Quick Victoria Day quiz: Who is Canada’s head of state? You are not alone if you don’t know.

By Kathy English for the Toronto Star

On this first Canadian “summer” holiday weekend, when we honour of the birthday of Queen Victoria and recognize the birth date of our current Queen, can we please make one fact constitutionally clear?

The Queen is Canada’s official head of state.

You can be spared a royal lashing if you are constitutionally confused and believe the governor general is Canada’s head of state. In recent years, this is one of the most common errors in the Star. In the past three years alone, the Star has stated as fact three times that the GG is our head of state, each time sparking reader complaints resulting in corrections stating that the Queen is head of state and the GG is the Queen’s representative in Canada.

But, all of the journalists who were apparently confused here should also be let off easy. After all, in 2009, then-governor general Michaëlle Jean sparked controversy when she referred to herself twice as Canada’s head of state in a speech before the United Nations cultural agency in Paris.

At that time, Jean’s spokesman told media, “As the representative of the Crown in Canada, the Governor General carries out the duties of the head of state and therefore is de facto head of state…But the Governor General knows very well that the head of the state is the Queen.”

A quick and simplistic civics lesson ahead of your “May two-four” celebrations: Canada is a constitutional monarchy, where the duties of head of state and head of government (the prime minister) are separate and distinct.
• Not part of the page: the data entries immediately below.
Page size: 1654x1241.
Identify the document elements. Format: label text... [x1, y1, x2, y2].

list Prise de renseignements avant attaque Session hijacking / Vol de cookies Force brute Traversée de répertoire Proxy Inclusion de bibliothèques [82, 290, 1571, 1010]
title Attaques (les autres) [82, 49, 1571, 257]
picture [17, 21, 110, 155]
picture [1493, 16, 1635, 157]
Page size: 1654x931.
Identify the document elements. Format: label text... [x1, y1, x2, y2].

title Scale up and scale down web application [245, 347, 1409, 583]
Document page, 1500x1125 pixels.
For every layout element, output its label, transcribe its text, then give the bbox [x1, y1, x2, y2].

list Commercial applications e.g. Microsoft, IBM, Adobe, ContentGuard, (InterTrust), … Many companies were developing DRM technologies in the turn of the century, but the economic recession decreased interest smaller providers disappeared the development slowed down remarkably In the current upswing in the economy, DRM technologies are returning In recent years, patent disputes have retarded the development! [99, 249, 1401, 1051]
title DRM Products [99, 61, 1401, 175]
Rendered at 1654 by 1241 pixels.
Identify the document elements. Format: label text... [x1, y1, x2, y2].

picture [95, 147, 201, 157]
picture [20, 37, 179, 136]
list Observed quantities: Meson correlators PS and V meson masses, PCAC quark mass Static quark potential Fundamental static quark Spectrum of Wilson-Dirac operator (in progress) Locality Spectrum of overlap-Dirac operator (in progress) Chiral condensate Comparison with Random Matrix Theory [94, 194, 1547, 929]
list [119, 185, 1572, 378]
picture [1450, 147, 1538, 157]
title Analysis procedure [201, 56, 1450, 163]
According to the 1867 British North America Act creating Canada, the monarch is Canada’s head of state and the GG is the monarch’s representative in Canada.

In 1947 King George VI issued “letters patent” that delegated the sovereign’s duties in Canada to the GG. While some constitutional experts believe that provides leeway for our GG to be referred to as head of state, the sovereign remains our official head of state.